Problem set.
(1) Do these statements agree with the biography of Julian Rhind-Tutt? (a) He was born in West Drayton. (b) He studied English and Theatre Studies at the University of Cambridge. (c) He won the Carleton Hobbs Award in 1992. Answer yes or no for each, quoting the words of the biography that decide it.
(2) Answer these questions from the biography of Julian Rhind-Tutt:
(a) Which character did he play in Green Wing?
(b) How many brothers and sisters does he have?
(c) In which play did he take the lead at the Edinburgh Festival Fringe?
(3) Can you retype the stretch of the biography of Julian Rhind-Tutt from "Julian Alistair Rhind-Tutt" through "Green Wing (2004–2006)."?

Selected passage.
Julian Alistair Rhind-Tutt (born 20 July 1967) is an English actor, best known for playing Dr "Mac" Macartney in the comedy television series Green Wing (2004–2006).

Early life
Rhind-Tutt was born in West Drayton, Middlesex, the youngest of five; there was a 10-year gap between him and his two brothers and two sisters. He attended the John Lyon School in Harrow, Middlesex, where he acted in school productions, eventually taking the lead in a school production of Hamlet that played at the Edinburgh Festival Fringe in the mid-1980s. After reading English and Theatre Studies at the University of Warwick, he attended the Central School of Speech and Drama in London where he won the 1992 Carleton Hobbs Award from BBC Radio Drama.

Data records.

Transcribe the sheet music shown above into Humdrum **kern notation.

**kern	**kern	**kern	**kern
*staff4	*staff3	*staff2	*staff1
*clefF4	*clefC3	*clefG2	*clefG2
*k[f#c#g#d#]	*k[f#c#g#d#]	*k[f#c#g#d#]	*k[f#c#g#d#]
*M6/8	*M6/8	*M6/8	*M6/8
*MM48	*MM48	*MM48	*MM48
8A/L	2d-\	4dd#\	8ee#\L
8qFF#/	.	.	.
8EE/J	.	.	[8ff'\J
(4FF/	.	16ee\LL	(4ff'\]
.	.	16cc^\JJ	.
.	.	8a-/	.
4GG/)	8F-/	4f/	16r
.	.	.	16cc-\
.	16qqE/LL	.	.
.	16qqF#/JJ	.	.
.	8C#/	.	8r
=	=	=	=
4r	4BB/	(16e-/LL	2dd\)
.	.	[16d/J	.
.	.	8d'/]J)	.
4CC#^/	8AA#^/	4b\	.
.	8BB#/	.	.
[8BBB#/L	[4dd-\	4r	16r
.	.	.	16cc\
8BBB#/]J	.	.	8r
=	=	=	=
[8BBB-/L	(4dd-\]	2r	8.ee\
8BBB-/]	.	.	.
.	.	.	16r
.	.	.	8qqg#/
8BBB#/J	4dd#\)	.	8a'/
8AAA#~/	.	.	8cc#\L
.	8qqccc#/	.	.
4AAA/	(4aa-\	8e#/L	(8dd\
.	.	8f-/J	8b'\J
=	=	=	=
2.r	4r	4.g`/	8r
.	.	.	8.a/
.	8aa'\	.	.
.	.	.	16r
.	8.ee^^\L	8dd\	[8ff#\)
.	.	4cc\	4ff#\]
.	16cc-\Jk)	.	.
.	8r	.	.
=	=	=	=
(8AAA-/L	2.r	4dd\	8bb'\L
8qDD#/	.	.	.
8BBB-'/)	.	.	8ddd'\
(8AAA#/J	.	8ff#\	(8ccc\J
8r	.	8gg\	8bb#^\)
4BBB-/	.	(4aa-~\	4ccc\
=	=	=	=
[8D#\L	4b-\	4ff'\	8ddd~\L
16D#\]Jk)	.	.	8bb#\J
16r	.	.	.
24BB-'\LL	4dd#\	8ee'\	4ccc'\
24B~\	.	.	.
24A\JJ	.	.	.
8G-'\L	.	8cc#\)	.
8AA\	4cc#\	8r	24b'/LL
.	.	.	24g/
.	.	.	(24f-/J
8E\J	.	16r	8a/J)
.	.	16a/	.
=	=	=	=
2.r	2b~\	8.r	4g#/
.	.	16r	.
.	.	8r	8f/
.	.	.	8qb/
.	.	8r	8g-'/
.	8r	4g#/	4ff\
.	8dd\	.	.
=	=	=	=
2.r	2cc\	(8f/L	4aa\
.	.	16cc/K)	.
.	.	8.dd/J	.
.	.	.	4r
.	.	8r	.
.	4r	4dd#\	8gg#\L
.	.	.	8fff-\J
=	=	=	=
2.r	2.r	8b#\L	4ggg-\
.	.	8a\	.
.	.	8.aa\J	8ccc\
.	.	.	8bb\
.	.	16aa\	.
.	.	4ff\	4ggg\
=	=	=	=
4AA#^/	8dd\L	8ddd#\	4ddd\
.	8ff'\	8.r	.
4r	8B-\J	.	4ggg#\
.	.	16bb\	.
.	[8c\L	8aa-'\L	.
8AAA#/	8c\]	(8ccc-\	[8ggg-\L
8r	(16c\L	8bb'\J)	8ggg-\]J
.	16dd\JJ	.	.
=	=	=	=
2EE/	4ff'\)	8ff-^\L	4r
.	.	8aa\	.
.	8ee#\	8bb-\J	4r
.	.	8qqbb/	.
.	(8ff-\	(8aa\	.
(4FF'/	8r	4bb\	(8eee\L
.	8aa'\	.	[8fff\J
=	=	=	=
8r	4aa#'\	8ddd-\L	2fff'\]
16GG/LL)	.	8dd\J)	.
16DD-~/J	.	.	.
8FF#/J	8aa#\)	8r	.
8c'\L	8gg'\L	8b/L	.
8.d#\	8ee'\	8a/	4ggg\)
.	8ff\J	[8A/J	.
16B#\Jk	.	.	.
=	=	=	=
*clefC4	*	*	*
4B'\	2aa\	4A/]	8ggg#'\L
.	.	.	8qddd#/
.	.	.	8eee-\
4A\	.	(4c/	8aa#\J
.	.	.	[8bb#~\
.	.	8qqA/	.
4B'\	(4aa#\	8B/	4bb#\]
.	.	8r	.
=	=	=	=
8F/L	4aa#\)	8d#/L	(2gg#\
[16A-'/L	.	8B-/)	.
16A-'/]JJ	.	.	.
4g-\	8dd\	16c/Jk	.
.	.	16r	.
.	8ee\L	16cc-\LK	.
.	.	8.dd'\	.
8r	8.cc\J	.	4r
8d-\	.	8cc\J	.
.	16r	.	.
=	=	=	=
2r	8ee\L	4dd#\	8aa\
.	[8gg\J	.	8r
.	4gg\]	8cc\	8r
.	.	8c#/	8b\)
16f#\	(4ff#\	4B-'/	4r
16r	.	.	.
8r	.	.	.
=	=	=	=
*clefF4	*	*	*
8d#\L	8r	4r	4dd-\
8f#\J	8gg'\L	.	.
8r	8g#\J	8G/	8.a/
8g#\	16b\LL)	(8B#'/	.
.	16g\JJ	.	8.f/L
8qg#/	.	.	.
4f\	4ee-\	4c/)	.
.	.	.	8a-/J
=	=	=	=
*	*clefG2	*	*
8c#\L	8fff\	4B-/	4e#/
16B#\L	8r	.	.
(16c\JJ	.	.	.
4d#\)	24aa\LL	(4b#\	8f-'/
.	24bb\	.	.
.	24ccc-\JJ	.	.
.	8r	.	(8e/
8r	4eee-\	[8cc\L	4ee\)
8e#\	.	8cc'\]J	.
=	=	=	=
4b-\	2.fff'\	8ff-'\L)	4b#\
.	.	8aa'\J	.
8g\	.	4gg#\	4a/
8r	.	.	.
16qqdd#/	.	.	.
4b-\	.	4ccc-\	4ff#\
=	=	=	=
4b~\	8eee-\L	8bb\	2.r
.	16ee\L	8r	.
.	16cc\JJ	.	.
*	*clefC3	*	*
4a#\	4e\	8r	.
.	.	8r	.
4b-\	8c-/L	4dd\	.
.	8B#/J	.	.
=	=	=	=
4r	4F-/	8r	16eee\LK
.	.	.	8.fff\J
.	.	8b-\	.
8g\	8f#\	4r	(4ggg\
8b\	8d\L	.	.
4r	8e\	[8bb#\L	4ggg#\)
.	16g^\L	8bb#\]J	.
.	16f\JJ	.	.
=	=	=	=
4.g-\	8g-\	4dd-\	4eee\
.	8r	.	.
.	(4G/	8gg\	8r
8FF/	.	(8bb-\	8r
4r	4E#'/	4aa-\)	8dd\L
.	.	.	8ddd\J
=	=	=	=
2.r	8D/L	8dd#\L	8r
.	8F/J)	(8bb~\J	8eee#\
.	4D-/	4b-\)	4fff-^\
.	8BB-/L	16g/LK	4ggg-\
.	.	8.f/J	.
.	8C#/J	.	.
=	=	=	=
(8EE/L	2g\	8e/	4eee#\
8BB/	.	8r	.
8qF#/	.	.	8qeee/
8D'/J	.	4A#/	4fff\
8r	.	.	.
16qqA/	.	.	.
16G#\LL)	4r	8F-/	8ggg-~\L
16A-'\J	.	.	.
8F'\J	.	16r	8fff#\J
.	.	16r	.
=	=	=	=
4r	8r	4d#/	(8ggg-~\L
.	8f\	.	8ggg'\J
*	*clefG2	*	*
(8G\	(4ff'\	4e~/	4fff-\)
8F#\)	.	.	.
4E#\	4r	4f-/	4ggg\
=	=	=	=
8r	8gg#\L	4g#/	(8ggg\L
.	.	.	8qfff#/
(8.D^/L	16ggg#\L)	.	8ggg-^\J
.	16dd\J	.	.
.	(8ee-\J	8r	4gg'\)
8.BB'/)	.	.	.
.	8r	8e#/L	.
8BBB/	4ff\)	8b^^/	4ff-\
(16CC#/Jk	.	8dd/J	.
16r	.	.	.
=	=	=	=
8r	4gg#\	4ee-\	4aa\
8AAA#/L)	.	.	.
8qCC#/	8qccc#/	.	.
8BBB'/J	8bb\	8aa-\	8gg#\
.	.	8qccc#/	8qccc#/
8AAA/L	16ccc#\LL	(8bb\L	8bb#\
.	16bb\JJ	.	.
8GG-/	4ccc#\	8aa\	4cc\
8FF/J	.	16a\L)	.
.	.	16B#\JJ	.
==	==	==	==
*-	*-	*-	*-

The replies.
(1)
(a) Yes: "Rhind-Tutt was born in West Drayton, Middlesex"
(b) No: "After reading English and Theatre Studies at the University of Warwick"
(c) Yes: "he won the 1992 Carleton Hobbs Award from BBC Radio Drama"

(2)
(a) Dr "Mac" Macartney
(b) Two brothers and two sisters
(c) Hamlet

(3)
Julian Alistair Rhind-Tutt (born 20 July 1967) is an English actor, best known for playing Dr "Mac" Macartney in the comedy television series Green Wing (2004–2006).